--- Start SUPPLIED MATERIAL ---
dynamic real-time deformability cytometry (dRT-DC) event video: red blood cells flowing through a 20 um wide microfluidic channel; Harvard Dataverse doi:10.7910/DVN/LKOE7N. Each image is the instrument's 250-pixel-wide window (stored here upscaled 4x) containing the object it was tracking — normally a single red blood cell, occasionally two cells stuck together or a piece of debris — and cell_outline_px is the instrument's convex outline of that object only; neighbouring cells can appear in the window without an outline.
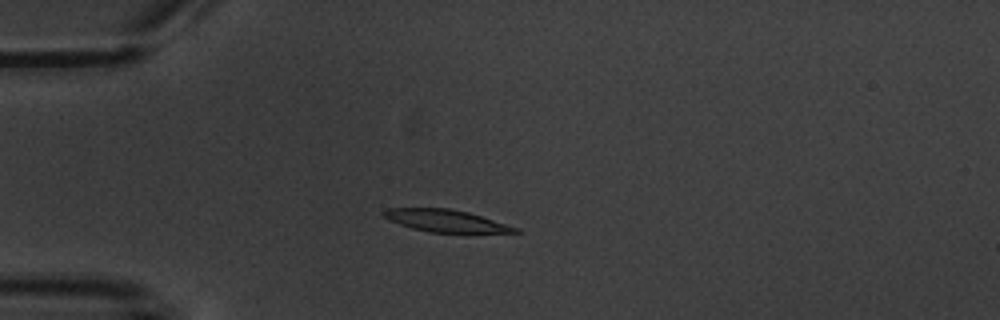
{"species": "common noctule bat (a hibernating species)", "species_latin": "Nyctalus noctula", "temperature_condition": "warm", "stored_images_in_passage": 14, "camera_frame_rate_fps": 3000, "um_per_image_px": 0.085, "animal": {"sex": "male", "body_mass_g": 20.1, "forearm_length_mm": 53.5}, "frame": {"image": 1, "passage_image": 3, "time_ms": 3.333, "image_size_px": [1000, 320], "cell_outline_px": [[520, 232], [428, 232], [412, 228], [388, 220], [380, 216], [380, 212], [384, 208], [448, 208], [468, 212], [520, 228]], "centroid_in_image_um": [37.8, 18.75], "position_along_channel_um": 47.2, "area_um2": 16.99}}
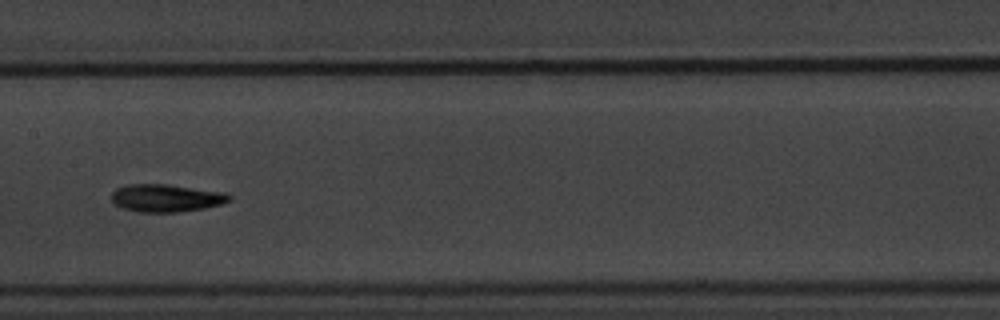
{"frame": {"image": 2, "passage_image": 7, "time_ms": 8.0, "image_size_px": [1000, 320], "cell_outline_px": [[232, 200], [224, 204], [204, 208], [180, 212], [140, 212], [124, 208], [116, 204], [112, 200], [112, 192], [116, 188], [128, 184], [168, 184], [228, 192], [232, 196]], "centroid_in_image_um": [14.21, 16.82], "position_along_channel_um": 193.2, "area_um2": 19.25}}
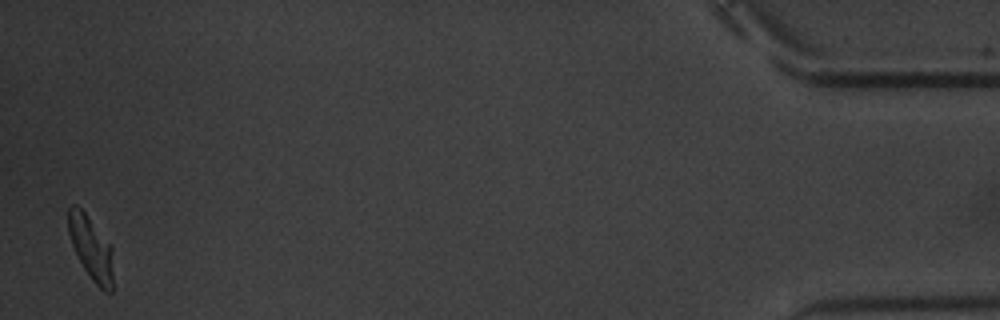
{"frame": {"image": 3, "passage_image": 14, "time_ms": 17.0, "image_size_px": [1000, 320], "cell_outline_px": [[112, 292], [104, 292], [92, 280], [84, 268], [72, 244], [68, 232], [68, 208], [72, 204], [76, 204], [84, 212], [112, 248]], "centroid_in_image_um": [7.73, 21.09], "position_along_channel_um": 427.5, "area_um2": 16.18}, "authors_computed_cell_mechanics": {"area_um2": 17.4845, "velocity_mm_per_s": 3.5379, "shape_relaxation_time_tau1_ms": 3.3914, "shape_relaxation_time_tau2_ms": 4.7331, "deformation_change_tau1": 0.1266, "deformation_change_tau2": 0.1004}}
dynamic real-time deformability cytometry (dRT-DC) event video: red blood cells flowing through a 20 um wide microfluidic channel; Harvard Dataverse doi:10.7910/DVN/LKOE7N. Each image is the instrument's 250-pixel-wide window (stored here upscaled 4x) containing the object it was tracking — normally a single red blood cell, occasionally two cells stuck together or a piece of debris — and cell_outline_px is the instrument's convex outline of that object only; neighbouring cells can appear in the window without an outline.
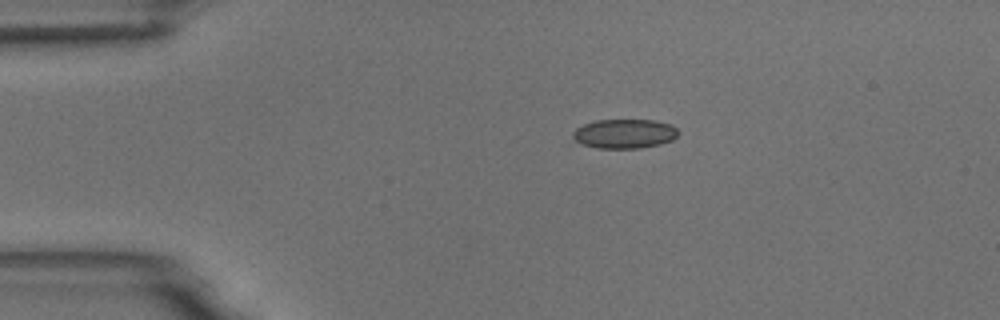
{"species": "common noctule bat (a hibernating species)", "species_latin": "Nyctalus noctula", "temperature_condition": "room temperature", "stored_images_in_passage": 6, "camera_frame_rate_fps": 3000, "um_per_image_px": 0.085, "animal": {"sex": "male", "body_mass_g": 18.8}, "frame": {"image": 1, "passage_image": 1, "time_ms": 0.0, "image_size_px": [1000, 320], "cell_outline_px": [[680, 132], [672, 140], [660, 144], [640, 148], [596, 148], [568, 144], [572, 132], [576, 128], [584, 124], [596, 120], [656, 120], [672, 124]], "centroid_in_image_um": [52.96, 11.38], "position_along_channel_um": 32.0, "area_um2": 18.73}}
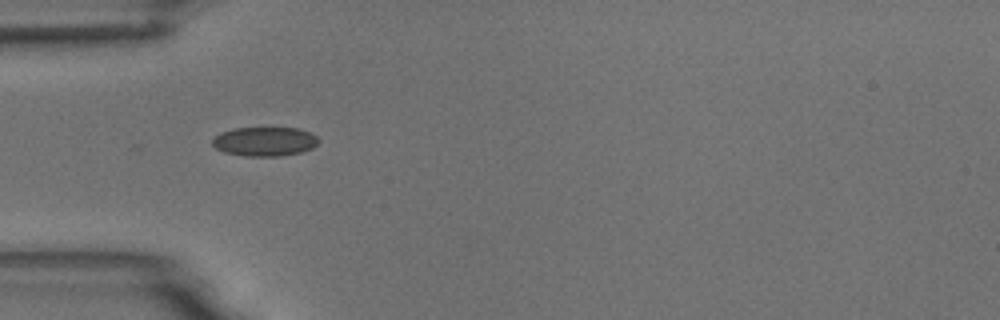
{"frame": {"image": 2, "passage_image": 3, "time_ms": 2.0, "image_size_px": [1000, 320], "cell_outline_px": [[320, 140], [312, 148], [300, 152], [280, 156], [248, 156], [224, 152], [216, 148], [212, 144], [212, 140], [220, 132], [232, 128], [300, 128], [316, 136]], "centroid_in_image_um": [22.49, 12.02], "position_along_channel_um": 62.5, "area_um2": 17.98}}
--- End SUPPLIED MATERIAL ---
#### SET EXERCISE:
Pictures stay out of the copy; please restate every record above exactly.

#### THE RESPONSE:
dynamic real-time deformability cytometry (dRT-DC) event video: red blood cells flowing through a 20 um wide microfluidic channel; Harvard Dataverse doi:10.7910/DVN/LKOE7N. Each image is the instrument's 250-pixel-wide window (stored here upscaled 4x) containing the object it was tracking — normally a single red blood cell, occasionally two cells stuck together or a piece of debris — and cell_outline_px is the instrument's convex outline of that object only; neighbouring cells can appear in the window without an outline.
{"species": "common noctule bat (a hibernating species)", "species_latin": "Nyctalus noctula", "temperature_condition": "warm", "stored_images_in_passage": 14, "camera_frame_rate_fps": 3000, "um_per_image_px": 0.085, "animal": {"sex": "male", "body_mass_g": 20.1, "forearm_length_mm": 53.5}, "frame": {"image": 1, "passage_image": 3, "time_ms": 3.333, "image_size_px": [1000, 320], "cell_outline_px": [[520, 232], [428, 232], [412, 228], [388, 220], [380, 216], [380, 212], [384, 208], [448, 208], [468, 212], [520, 228]], "centroid_in_image_um": [37.8, 18.75], "position_along_channel_um": 47.2, "area_um2": 16.99}}
{"frame": {"image": 2, "passage_image": 7, "time_ms": 8.0, "image_size_px": [1000, 320], "cell_outline_px": [[232, 200], [224, 204], [204, 208], [180, 212], [140, 212], [124, 208], [116, 204], [112, 200], [112, 192], [116, 188], [128, 184], [168, 184], [228, 192], [232, 196]], "centroid_in_image_um": [14.21, 16.82], "position_along_channel_um": 193.2, "area_um2": 19.25}}
{"frame": {"image": 3, "passage_image": 14, "time_ms": 17.0, "image_size_px": [1000, 320], "cell_outline_px": [[112, 292], [104, 292], [92, 280], [84, 268], [72, 244], [68, 232], [68, 208], [72, 204], [76, 204], [84, 212], [112, 248]], "centroid_in_image_um": [7.73, 21.09], "position_along_channel_um": 427.5, "area_um2": 16.18}, "authors_computed_cell_mechanics": {"area_um2": 17.4845, "velocity_mm_per_s": 3.5379, "shape_relaxation_time_tau1_ms": 3.3914, "shape_relaxation_time_tau2_ms": 4.7331, "deformation_change_tau1": 0.1266, "deformation_change_tau2": 0.1004}}
dynamic real-time deformability cytometry (dRT-DC) event video: red blood cells flowing through a 20 um wide microfluidic channel; Harvard Dataverse doi:10.7910/DVN/LKOE7N. Each image is the instrument's 250-pixel-wide window (stored here upscaled 4x) containing the object it was tracking — normally a single red blood cell, occasionally two cells stuck together or a piece of debris — and cell_outline_px is the instrument's convex outline of that object only; neighbouring cells can appear in the window without an outline.
{"species": "common noctule bat (a hibernating species)", "species_latin": "Nyctalus noctula", "temperature_condition": "room temperature", "stored_images_in_passage": 6, "camera_frame_rate_fps": 3000, "um_per_image_px": 0.085, "animal": {"sex": "male", "body_mass_g": 18.8}, "frame": {"image": 1, "passage_image": 1, "time_ms": 0.0, "image_size_px": [1000, 320], "cell_outline_px": [[680, 132], [672, 140], [660, 144], [640, 148], [596, 148], [568, 144], [572, 132], [576, 128], [584, 124], [596, 120], [656, 120], [672, 124]], "centroid_in_image_um": [52.96, 11.38], "position_along_channel_um": 32.0, "area_um2": 18.73}}
{"frame": {"image": 2, "passage_image": 3, "time_ms": 2.0, "image_size_px": [1000, 320], "cell_outline_px": [[320, 140], [312, 148], [300, 152], [280, 156], [248, 156], [224, 152], [216, 148], [212, 144], [212, 140], [220, 132], [232, 128], [300, 128], [316, 136]], "centroid_in_image_um": [22.49, 12.02], "position_along_channel_um": 62.5, "area_um2": 17.98}}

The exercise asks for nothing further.